Poetry and the Idea

Does poetry relate to the idea?  Yes, as far as the idea is force all poetry, and always, relates to it, as speaking out is a force and, like ideas, is effective in the world around it, the world of forces.  What the idea is besides this force, or as this force, is of course countless things, since we already imagine force in terms of degree, in terms of more or less.  There is more or less force in poems, more or less of the thrust with which it began, or that it finds in the middle or at the end.  There is more or less, too, of a certain affirmation, and this is what we most look for in poems in anything approaching a grand style: affirmation of the position of one thing to another, affirmation of the human scenario and the more than human and less than human scenario, affirmation of being a speaker, one who says a great deal and for who knows whom, affirmation of being–a poet!  So the idea we are searching for here is, among the thick of the psyche, the thick of environment or as this thick, making entrance, appearing in a particular way, the idea as it relates to totally affirming, or not, things as they are, as they are found in the thick amidst all the tricks of language and bending, indecisive thought.  Whether we want to speak to things, at times for things when that happens to be their line of flight, through things and about things at all, or not, that is the idea.

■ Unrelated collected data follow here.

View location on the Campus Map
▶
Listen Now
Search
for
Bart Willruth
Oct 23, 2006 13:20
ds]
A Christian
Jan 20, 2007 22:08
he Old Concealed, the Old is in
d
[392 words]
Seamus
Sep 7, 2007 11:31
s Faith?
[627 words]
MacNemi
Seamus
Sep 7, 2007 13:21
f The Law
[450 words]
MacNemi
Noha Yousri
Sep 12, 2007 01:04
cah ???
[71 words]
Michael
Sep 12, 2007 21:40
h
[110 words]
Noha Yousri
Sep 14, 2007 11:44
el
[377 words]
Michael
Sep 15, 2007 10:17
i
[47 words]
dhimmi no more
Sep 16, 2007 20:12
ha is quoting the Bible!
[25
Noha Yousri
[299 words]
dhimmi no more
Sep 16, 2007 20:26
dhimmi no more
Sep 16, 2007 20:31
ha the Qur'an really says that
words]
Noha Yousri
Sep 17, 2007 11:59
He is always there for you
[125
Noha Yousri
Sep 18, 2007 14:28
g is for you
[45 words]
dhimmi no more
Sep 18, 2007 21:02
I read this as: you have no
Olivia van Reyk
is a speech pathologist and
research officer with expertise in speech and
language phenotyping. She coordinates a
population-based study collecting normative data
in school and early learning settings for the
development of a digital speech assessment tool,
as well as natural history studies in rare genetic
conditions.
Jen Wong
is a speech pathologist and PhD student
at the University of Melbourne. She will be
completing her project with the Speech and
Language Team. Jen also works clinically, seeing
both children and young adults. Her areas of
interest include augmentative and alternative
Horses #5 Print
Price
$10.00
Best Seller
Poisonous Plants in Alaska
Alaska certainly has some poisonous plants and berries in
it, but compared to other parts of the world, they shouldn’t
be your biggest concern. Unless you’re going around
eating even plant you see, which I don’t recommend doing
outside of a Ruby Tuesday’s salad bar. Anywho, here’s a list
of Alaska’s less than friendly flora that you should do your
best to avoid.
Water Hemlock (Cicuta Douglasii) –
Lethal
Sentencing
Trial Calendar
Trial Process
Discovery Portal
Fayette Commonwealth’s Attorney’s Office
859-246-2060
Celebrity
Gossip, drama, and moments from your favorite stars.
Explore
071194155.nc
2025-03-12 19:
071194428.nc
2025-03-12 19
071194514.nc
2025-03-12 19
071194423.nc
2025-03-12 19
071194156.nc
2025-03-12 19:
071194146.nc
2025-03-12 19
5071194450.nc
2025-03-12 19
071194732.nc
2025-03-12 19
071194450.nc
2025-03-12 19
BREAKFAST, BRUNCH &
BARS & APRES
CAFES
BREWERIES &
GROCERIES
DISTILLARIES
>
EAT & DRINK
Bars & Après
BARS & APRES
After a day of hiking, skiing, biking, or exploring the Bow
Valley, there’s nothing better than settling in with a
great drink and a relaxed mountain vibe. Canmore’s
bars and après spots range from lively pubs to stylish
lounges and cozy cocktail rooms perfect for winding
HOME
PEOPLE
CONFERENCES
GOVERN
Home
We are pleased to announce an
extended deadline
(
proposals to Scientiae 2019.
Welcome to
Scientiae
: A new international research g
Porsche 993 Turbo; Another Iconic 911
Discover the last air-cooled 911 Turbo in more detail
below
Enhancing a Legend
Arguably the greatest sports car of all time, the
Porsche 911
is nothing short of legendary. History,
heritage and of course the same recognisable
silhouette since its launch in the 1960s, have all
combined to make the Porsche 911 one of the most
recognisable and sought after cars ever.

Art affirms. Even Job affirms.



  1. I’ve always love poetry. My favourite has to be The Lady of Shalott, a lyrical ballad by the 19th-century English poet Alfred Tennyson and one of his best-known works. It is both beautiful and sad.

    Liked by 2 people

    1. Richard Q says:

      It has been so long since I have read Tennyson’s work. Thank you for this heartfelt reminder to do so. It is so wonderful to hear from you, Paula.

      Beautiful and sad, a true combination even if the hardest combination to get used to.


  2. A very good article indeed, I myself get reminded of the time I was reading the romantics and specifically Coleridge.

    Liked by 1 person

    1. Richard Q says:

      Thanks in abundance. What you said has me thinking further along this thread. Especially this morning, as my mind and heart reach out into the openness. I will be returning to Coleridge as well, for your being reminded of him and Romantic poetry is fine and poignant.

      But it is true, no less, that strenuous, firm,
      And with a natural gladness, he maintained
      The citadel unconquered, and in joy
      Was strong to follow the delightful Muse.